## BEGIN Quoted text
The pass is gated by provsql.boolean_provenance because the
rewrites are sound only when evaluated under a Boolean-faithful
semiring ; the gate-level marker enforces this at evaluation time.
B3 only fires when the dominating literal u is a direct sibling
of the parent, and that literal is frequently exposed only after a
single-wire collapse (a diagonal times(x, x) deduped by B1 to a
single-wire times that foldSemiringIdentities then rewrites to
x). foldBooleanIdentities therefore runs the Boolean rule
sweep and foldSemiringIdentities to a joint fixpoint –
alternating the two until neither changes the circuit – rather than
iterating B1-B3 alone and collapsing only once at the end, which would
leave such absorptions undone. Every rule strictly removes a wire or
gate (and none adds one), so the alternation terminates ; collapses
propagate one DAG level per iteration, giving an O(depth x circuit)
bound, and the result is a circuit on which no rule applies.
The B3 absorption rule in particular has a large practical
effect on UNION-dominated-pair shapes (see
test/bench/absorption_bench.sql) where it collapses
exponential-sized DNFs to single-OR forms ; with the joint fixpoint
this also covers cross-product / high-degree self-join lineages
(e.g. SELECT DISTINCT 1 FROM e a, e b), whose Theta(|I|)-treewidth
sum-of-products collapses to a single OR of treewidth 1.
Example: The Boolean Semiring
Boolean (in Boolean.h) is the simplest semiring
and a good template.
It evaluates provenance to true/false: a tuple is in the result
iff at least one derivation exists.
class Boolean : public semiring::Semiring<bool> {
public:
value_type zero() const override { return false; }
value_type one() const override { return true; }
value_type plus(const std::vector<value_type> &v) const override {
return std::any_of(v.begin(), v.end(), [](bool x) { return x; });
}
value_type times(const std::vector<value_type> &v) const override {
return std::all_of(v.begin(), v.end(), [](bool x) { return x; });
}
value_type monus(value_type x, value_type y) const override {
return x & !y;
}
value_type delta(value_type x) const override { return x; }
bool absorptive() const override { return true; }
};
Key observations:
plus= OR (any derivation suffices).times= AND (all inputs must hold).monus=x AND NOT y.delta= identity (Boolean is already normalized).The semiring is absorptive:
true OR true = true.
## END Quoted text
## BEGIN Provided material
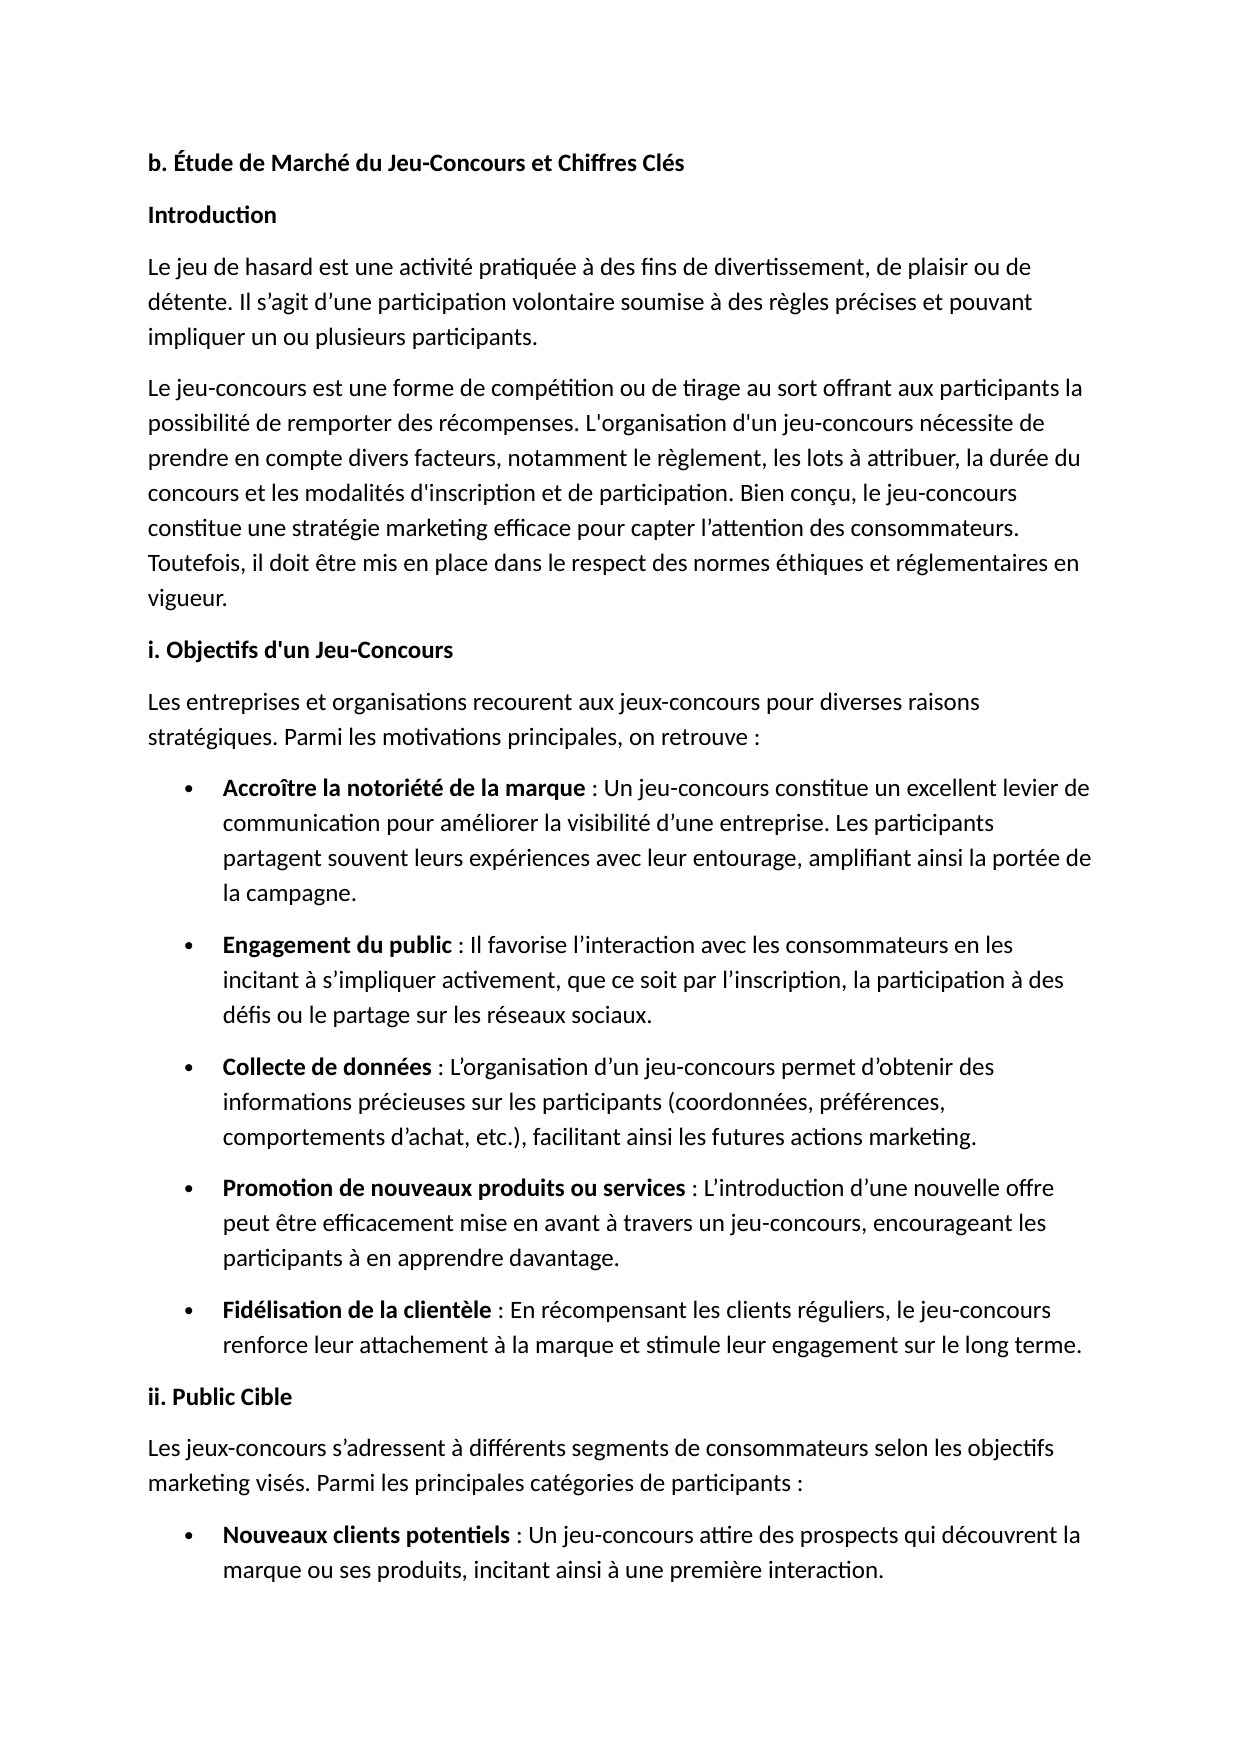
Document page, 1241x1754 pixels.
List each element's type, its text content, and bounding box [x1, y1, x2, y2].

list Nouveaux clients potentiels : Un jeu-concours attire des prospects qui découvrent la marque ou ses produits, incitant ainsi à une première interaction. [185, 1519, 1093, 1585]
list Accroître la notoriété de la marque : Un jeu-concours constitue un excellent levier de communication pour améliorer la visibilité d’une entreprise. Les participants partagent souvent leurs expériences avec leur entourage, amplifiant ainsi la portée de la campagne. [185, 773, 1093, 908]
list Collecte de données : L’organisation d’un jeu-concours permet d’obtenir des informations précieuses sur les participants (coordonnées, préférences, comportements d’achat, etc.), facilitant ainsi les futures actions marketing. [185, 1051, 1093, 1151]
text Introduction [148, 199, 1093, 230]
text Les entreprises et organisations recourent aux jeux-concours pour diverses raisons stratégiques. Parmi les motivations principales, on retrouve : [148, 686, 1093, 751]
text Les jeux-concours s’adressent à différents segments de consommateurs selon les objectifs marketing visés. Parmi les principales catégories de participants : [148, 1433, 1093, 1498]
text Le jeu-concours est une forme de compétition ou de tirage au sort offrant aux participants la possibilité de remporter des récompenses. L'organisation d'un jeu-concours nécessite de prendre en compte divers facteurs, notamment le règlement, les lots à attribuer, la durée du concours et les modalités d'inscription et de participation. Bien conçu, le jeu-concours constitue une stratégie marketing efficace pour capter l’attention des consommateurs. Toutefois, il doit être mis en place dans le respect des normes éthiques et réglementaires en vigueur. [148, 373, 1093, 613]
text b. Étude de Marché du Jeu-Concours et Chiffres Clés [148, 148, 1093, 178]
list Engagement du public : Il favorise l’interaction avec les consommateurs en les incitant à s’impliquer activement, que ce soit par l’inscription, la participation à des défis ou le partage sur les réseaux sociaux. [185, 929, 1093, 1030]
text Le jeu de hasard est une activité pratiquée à des fins de divertissement, de plaisir ou de détente. Il s’agit d’une participation volontaire soumise à des règles précises et pouvant impliquer un ou plusieurs participants. [148, 251, 1093, 351]
list Fidélisation de la clientèle : En récompensant les clients réguliers, le jeu-concours renforce leur attachement à la marque et stimule leur engagement sur le long terme. [185, 1294, 1093, 1360]
text i. Objectifs d'un Jeu-Concours [148, 634, 1093, 665]
text ii. Public Cible [148, 1381, 1093, 1411]
list Promotion de nouveaux produits ou services : L’introduction d’une nouvelle offre peut être efficacement mise en avant à travers un jeu-concours, encourageant les participants à en apprendre davantage. [185, 1173, 1093, 1273]
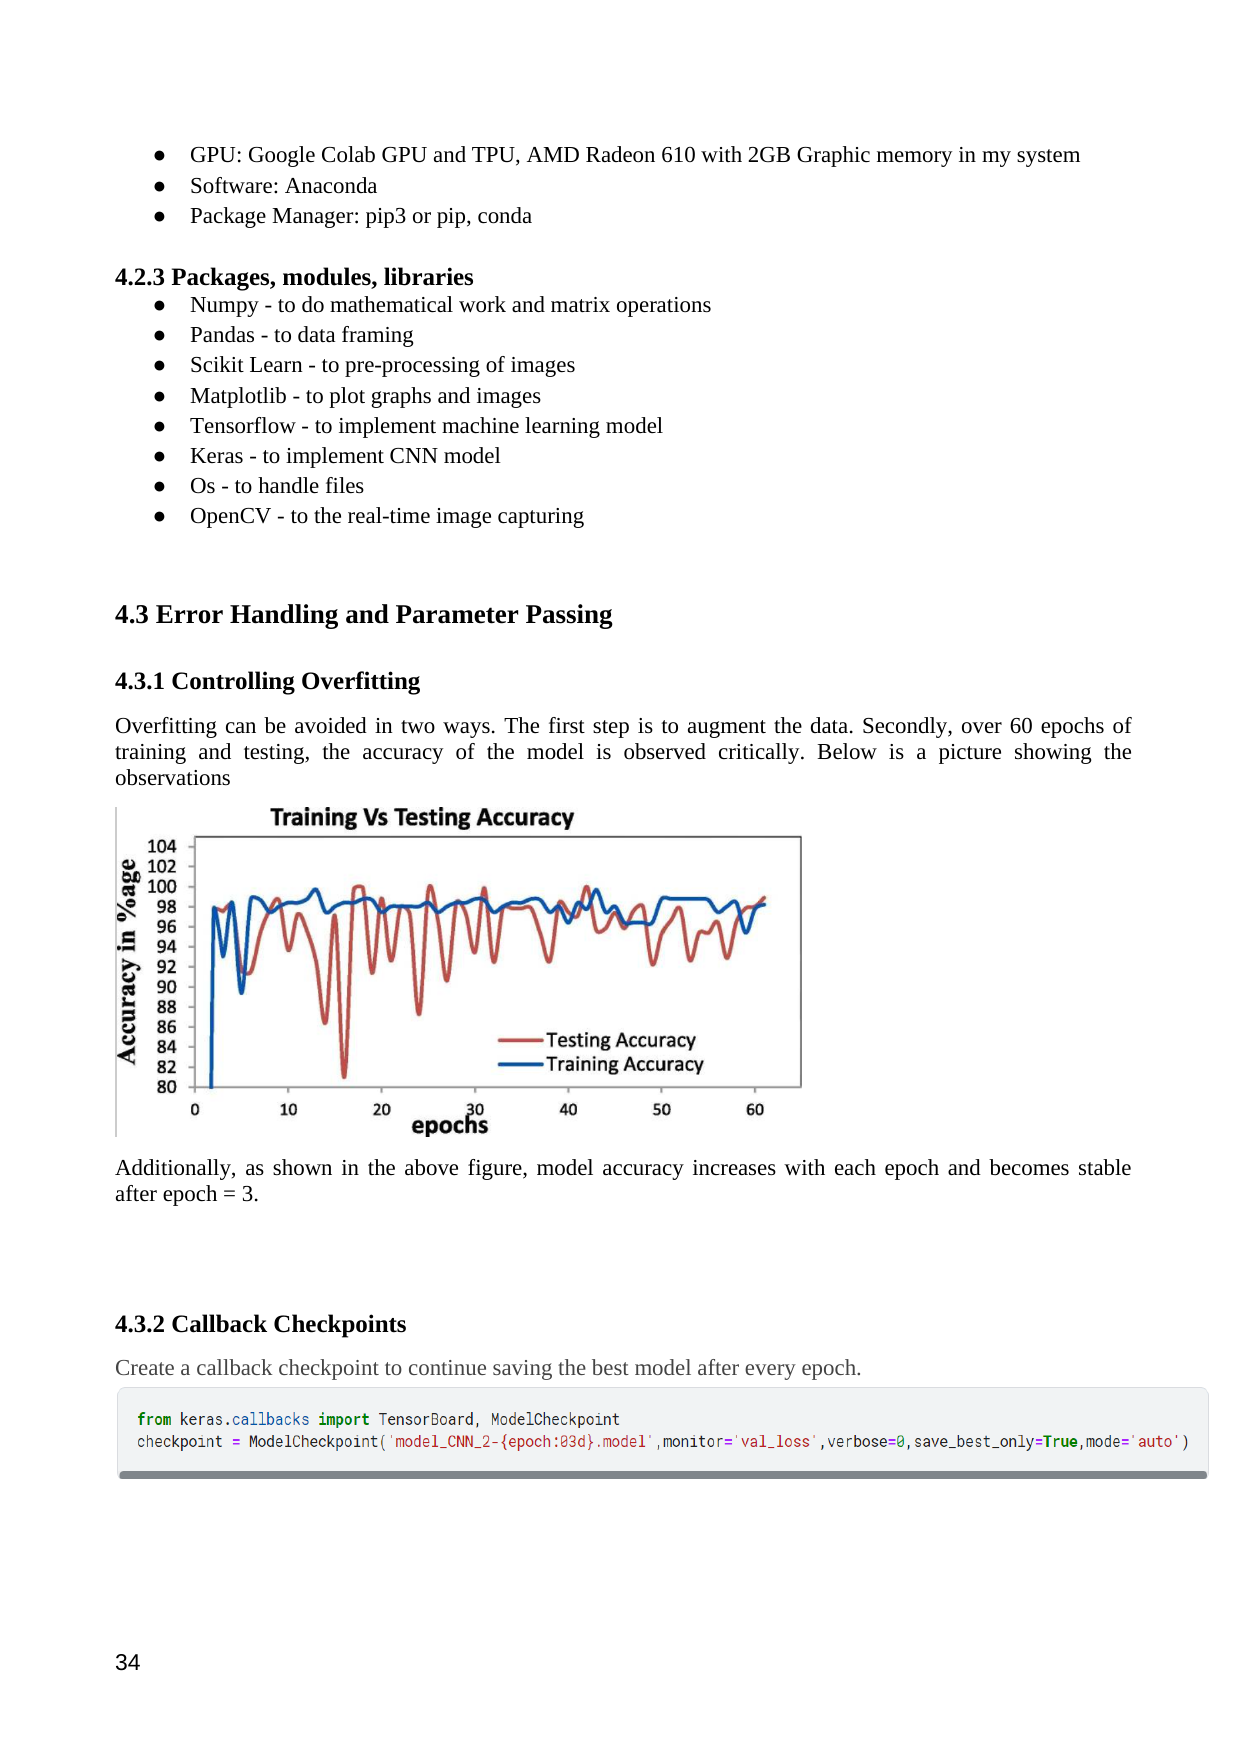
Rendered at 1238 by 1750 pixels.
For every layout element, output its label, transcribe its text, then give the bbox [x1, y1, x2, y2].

list Os - to handle files [152, 472, 1133, 499]
list Keras - to implement CNN model [152, 442, 1133, 468]
picture [115, 807, 802, 1137]
subtitle 4.3.1 Controlling Overfitting [115, 666, 1133, 695]
text Create a callback checkpoint to continue saving the best model after every epoch. [115, 1354, 1133, 1381]
text Overfitting can be avoided in two ways. The first step is to augment the data. Secondly, over 60 epochs of training and testing, the accuracy of the model is observed critically. Below is a picture showing the observations [115, 712, 1133, 791]
list GPU: Google Colab GPU and TPU, AMD Radeon 610 with 2GB Graphic memory in my system [152, 141, 1133, 168]
subtitle 4.3 Error Handling and Parameter Passing [115, 598, 1133, 629]
text Additionally, as shown in the above figure, model accuracy increases with each epoch and becomes stable after epoch = 3. [115, 1154, 1133, 1206]
picture [115, 1384, 1211, 1479]
list Numpy - to do mathematical work and matrix operations [152, 291, 1133, 317]
list Pandas - to data framing [152, 321, 1133, 348]
subtitle 4.3.2 Callback Checkpoints [115, 1309, 1133, 1338]
subtitle 4.2.3 Packages, modules, libraries [115, 262, 1133, 291]
list Matplotlib - to plot graphs and images [152, 382, 1133, 408]
list Package Manager: pip3 or pip, conda [152, 202, 1133, 228]
list Tensorflow - to implement machine learning model [152, 412, 1133, 438]
list OpenCV - to the real-time image capturing [152, 502, 1133, 529]
list Software: Anaconda [152, 172, 1133, 198]
list Scikit Learn - to pre-processing of images [152, 351, 1133, 378]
## END Provided material
▶ Problem 1
Print the passage of the provenance excerpt between "The pass is" and "O(depth x circuit)", inclusive.
▶ Problem 2
According to the provenance excerpt, which header file contains the Boolean semiring?
▶ Problem 3
List every method that the Boolean class in the provenance excerpt overrides.

▶ Exercise result 1
The pass is gated by provsql.boolean_provenance because the
rewrites are sound only when evaluated under a Boolean-faithful
semiring ; the gate-level marker enforces this at evaluation time.
B3 only fires when the dominating literal u is a direct sibling
of the parent, and that literal is frequently exposed only after a
single-wire collapse (a diagonal times(x, x) deduped by B1 to a
single-wire times that foldSemiringIdentities then rewrites to
x). foldBooleanIdentities therefore runs the Boolean rule
sweep and foldSemiringIdentities to a joint fixpoint –
alternating the two until neither changes the circuit – rather than
iterating B1-B3 alone and collapsing only once at the end, which would
leave such absorptions undone. Every rule strictly removes a wire or
gate (and none adds one), so the alternation terminates ; collapses
propagate one DAG level per iteration, giving an O(depth x circuit)

▶ Exercise result 2
Boolean.h

▶ Exercise result 3
zero, one, plus, times, monus, delta, absorptive